ダイモンカップは単なるスポーツ大会ではなく、3つの「機会作り」を仕掛けてある。1つは、コミュニティを維持するための「機会作り」。次に、困ったときにアクセスできる情報やNPO団体・女性支援団体、企業の取り組みなどを知る「機会作り」。そして最後に、新しいライフスタイルのモデルに触れるための「機会作り」である。今回は、1つ目のコミュニティを維持させるための「機会作り」という点に絞って紹介したい。

 コミュニティの維持という点を考えたとき、活動を続けられる環境作りには2つの関係性が大きなポイントになる。1つは、チームとの関係性。既に述べたが、個人やチームの活動へのモチベーションの維持が必要だ。そして2つ目に、理解あるサポーターとの関係性である。

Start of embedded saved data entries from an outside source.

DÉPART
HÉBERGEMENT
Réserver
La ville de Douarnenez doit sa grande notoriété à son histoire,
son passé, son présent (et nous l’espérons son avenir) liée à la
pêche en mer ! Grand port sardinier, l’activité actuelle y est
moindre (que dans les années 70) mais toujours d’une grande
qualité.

 ママたちが試合に出て1日をエンジョイするというとき、子どもの面倒を誰が見るのか、ということがポイントになってくる。そこには夫、家族や友人、きょうだいらの協力が欠かせない。10代の選手が試合に出るときも同様だ。送迎してくれる両親や祖父母、もちろん、たまの休みをフットサルに費やすことに理解を示すパートナーの存在も大切だ。そんな彼女たちの輝く姿を、応援席でノンアルビールとつまみを持って楽しんでもらおうというのがわれわれ流のおもてなしだ。

 趣味の時間を含め、私たちはお互いの生活を支え合っている。自分らしい生活は、周りの理解があってこそ、だ。このような関係性は、特に女性の場合、仕事選びにおいて必要不可欠になってくる。子育てや社会参加の場に、サポーターをどうやって巻き込んでいくのか。

 「女性の活用」が叫ばれる昨今。「使い捨て」と同義ではない女性の働き方を考えるためにも、環境づくりや生活基盤の安定は欠かせない。周囲の育児や家事への参加や社会復帰、趣味の時間の確保を含めて、実際に活躍している場所をみて参加してもらうことで巻き込んでいきたい。大会趣旨や意図に賛同してくれるスポンサー企業とともに、その誰もが働きやすく活躍しやすい環境づくりに貢献できるようになればうれしい。